Now that my own brain is handicapped in several ways, I'm more conscious (pardon the pun) of it's function - it's success and failure. I have to jolt it frequently when it goes on strike, abandoning me in the middle of a sentence, leaving me alone, mouth open with no word to say.  

But imagine how you would cope if you couldn't recognize faces? Oliver Sacks says he will recognize a caricature more readily than a face because a facial feature may be exaggerated - "large nose", "big teeth", "curly hair" and he associates that feature with a voice. This problems extends to some degree to "mapping" locations and he is frequently lost because of the same inability to recognize the "face" of a certain location.

And while I'm being thankful I don't have prosopagnosia and only minor neurological misfirings, how about the bizarre Capgras Delusion? It's described in wikipedia as:
"the reverse of prosopagnosia. In this condition people report conscious recognition of people from faces, but show no emotional response, perhaps leading to the delusional belief that their relative or spouse has been replaced by an impostor."
A 2006  National Book Award winner for fiction, titled The Echo Maker, by Richard Power uses the Capgras Delusion as a central theme. I've added it to my reading list. 



  1. I have always been interested in synesthesia. Both Eric Clapton and Jerry Garcia have discussed experiencing the phenomenon while they were playing, creating paintings with musical notes. The Capgras and initial dysfunction you describe would be awful, but perhaps not as awful as to the condition said to afflict meth users, the inability to ever feel joy. The meth burns out the circuitry and they can never manufacture natural dopamine - now that would be real torture. Did you know that there is another man in Fallbrook who ran the food tasting division for Hunt Wesson? - he visited me some months ago - said that he would only hire women because they had more taste buds per square inch on their tongue.

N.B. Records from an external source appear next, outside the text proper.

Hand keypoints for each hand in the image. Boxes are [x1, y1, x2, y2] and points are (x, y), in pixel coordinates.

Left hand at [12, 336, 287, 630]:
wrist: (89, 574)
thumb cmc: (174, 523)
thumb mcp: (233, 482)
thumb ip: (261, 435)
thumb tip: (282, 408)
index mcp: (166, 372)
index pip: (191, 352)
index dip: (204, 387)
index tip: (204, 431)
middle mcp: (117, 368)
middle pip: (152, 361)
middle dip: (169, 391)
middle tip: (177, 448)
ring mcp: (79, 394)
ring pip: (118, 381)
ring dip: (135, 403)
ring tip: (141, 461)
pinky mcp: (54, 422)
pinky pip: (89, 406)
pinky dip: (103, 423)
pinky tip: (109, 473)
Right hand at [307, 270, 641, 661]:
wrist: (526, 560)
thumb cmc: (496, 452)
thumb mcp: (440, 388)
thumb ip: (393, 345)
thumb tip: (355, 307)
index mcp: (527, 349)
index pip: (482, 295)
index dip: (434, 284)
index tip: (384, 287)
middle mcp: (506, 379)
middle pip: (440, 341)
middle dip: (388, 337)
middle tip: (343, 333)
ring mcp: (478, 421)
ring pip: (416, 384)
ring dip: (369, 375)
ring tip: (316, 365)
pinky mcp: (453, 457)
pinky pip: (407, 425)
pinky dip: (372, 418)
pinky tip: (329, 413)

  2. Sorry I missed the meeting last week - I've been reading and immensely enjoying your blog for about a year. I had no idea meth was so devestating. I do not know about the Hunt Wesson person living in Fallbrook - I suspect I might know him as we all belonged to an thrilling association known as IFT, Institute of Food Technologists.

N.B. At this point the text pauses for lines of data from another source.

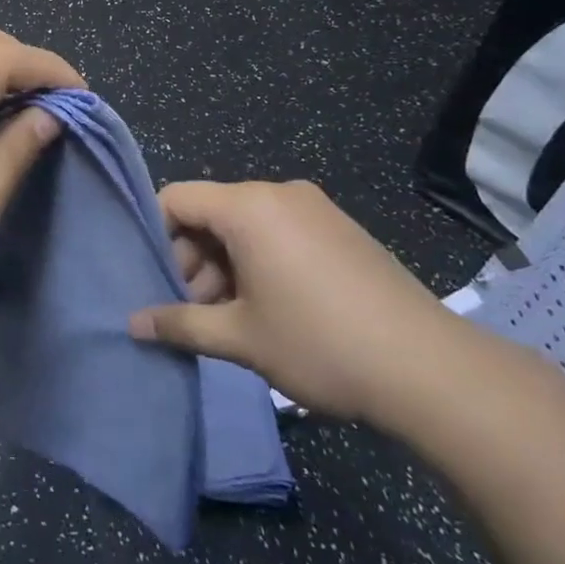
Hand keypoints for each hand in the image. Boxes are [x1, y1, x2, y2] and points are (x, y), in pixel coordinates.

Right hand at [126, 180, 458, 421]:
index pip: (176, 198)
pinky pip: (279, 233)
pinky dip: (259, 262)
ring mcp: (315, 209)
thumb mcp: (240, 337)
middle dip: (191, 259)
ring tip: (227, 320)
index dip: (155, 235)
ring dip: (224, 266)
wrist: (431, 369)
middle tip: (192, 311)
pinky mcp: (340, 230)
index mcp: (248, 207)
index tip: (153, 280)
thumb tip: (132, 324)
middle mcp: (279, 194)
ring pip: (245, 226)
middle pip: (211, 213)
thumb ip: (180, 325)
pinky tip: (267, 310)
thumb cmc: (320, 343)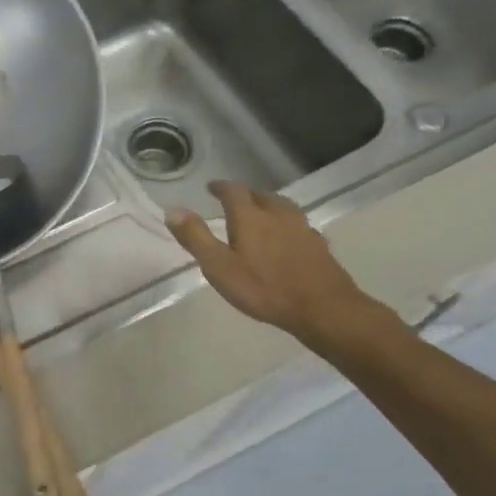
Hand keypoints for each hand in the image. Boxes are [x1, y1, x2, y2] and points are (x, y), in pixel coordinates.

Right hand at [165, 182, 387, 350]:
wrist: (322, 308)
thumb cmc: (263, 288)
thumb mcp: (219, 266)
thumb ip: (195, 237)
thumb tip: (173, 209)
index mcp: (250, 217)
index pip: (234, 191)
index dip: (221, 187)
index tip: (211, 187)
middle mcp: (278, 215)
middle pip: (261, 195)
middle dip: (245, 195)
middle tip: (234, 201)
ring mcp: (302, 228)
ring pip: (283, 206)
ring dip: (268, 204)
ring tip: (260, 212)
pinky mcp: (318, 245)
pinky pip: (298, 224)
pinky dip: (287, 224)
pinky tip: (287, 236)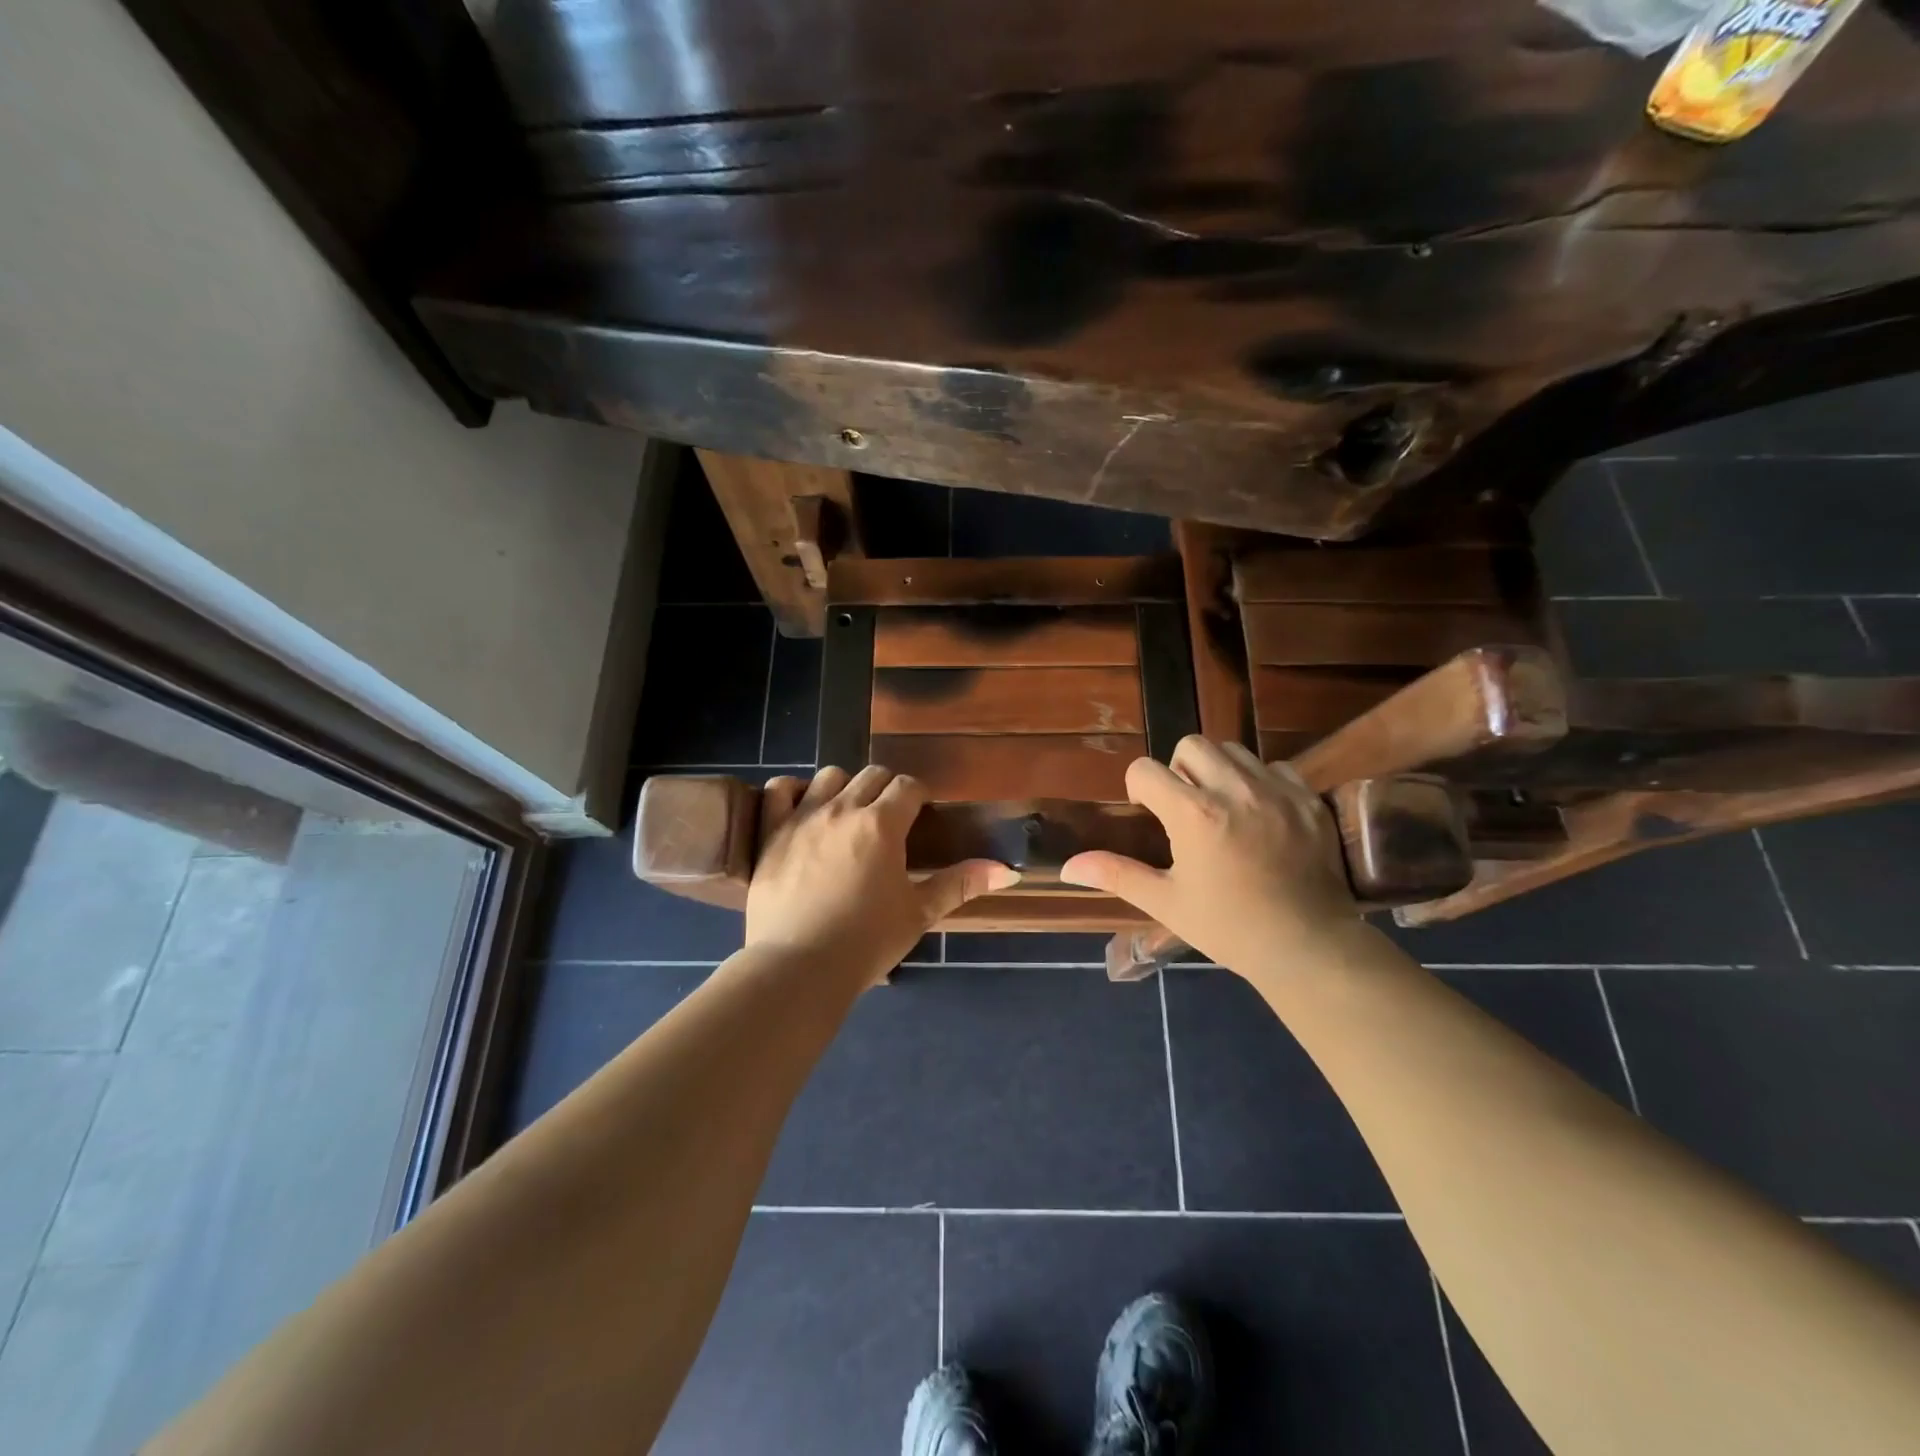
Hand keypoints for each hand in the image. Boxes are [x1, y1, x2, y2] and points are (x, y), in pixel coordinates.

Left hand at [745, 766, 1018, 987]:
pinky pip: (778, 789)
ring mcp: (802, 817)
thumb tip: (1008, 870)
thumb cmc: (866, 942)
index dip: (918, 796)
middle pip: (872, 774)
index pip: (908, 785)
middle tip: (889, 819)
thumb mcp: (919, 913)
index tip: (919, 815)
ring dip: (844, 787)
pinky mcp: (771, 832)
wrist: (799, 968)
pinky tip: (801, 808)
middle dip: (886, 789)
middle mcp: (843, 808)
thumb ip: (961, 883)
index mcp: (882, 824)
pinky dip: (791, 791)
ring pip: (829, 776)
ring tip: (847, 814)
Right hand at [1059, 737, 1359, 975]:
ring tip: (1223, 807)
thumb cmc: (1228, 928)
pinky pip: (1276, 767)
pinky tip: (1262, 816)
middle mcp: (1234, 790)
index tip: (1150, 813)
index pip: (1146, 770)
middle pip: (1191, 745)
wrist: (1308, 947)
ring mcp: (1276, 790)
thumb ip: (1116, 874)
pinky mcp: (1309, 799)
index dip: (1140, 788)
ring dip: (1218, 770)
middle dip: (1179, 769)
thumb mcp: (1166, 902)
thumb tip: (1067, 867)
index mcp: (1193, 814)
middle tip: (1187, 808)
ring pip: (1234, 750)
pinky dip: (1261, 782)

    More women than men are "supertasters" - those with more buds. Because they are not typical of most consumers we tended to be very careful using them for normal taste tests. They can be trained and be very useful for discerning faults at lower levels than regular tasters might perceive - in particular bitterness. Because flavor is taste combined with aroma, aroma being the most informative sense, supertasters are not better at judging overall flavor. Non-tasters, at the other end of the scale (fewer buds) are just as good at overall flavor.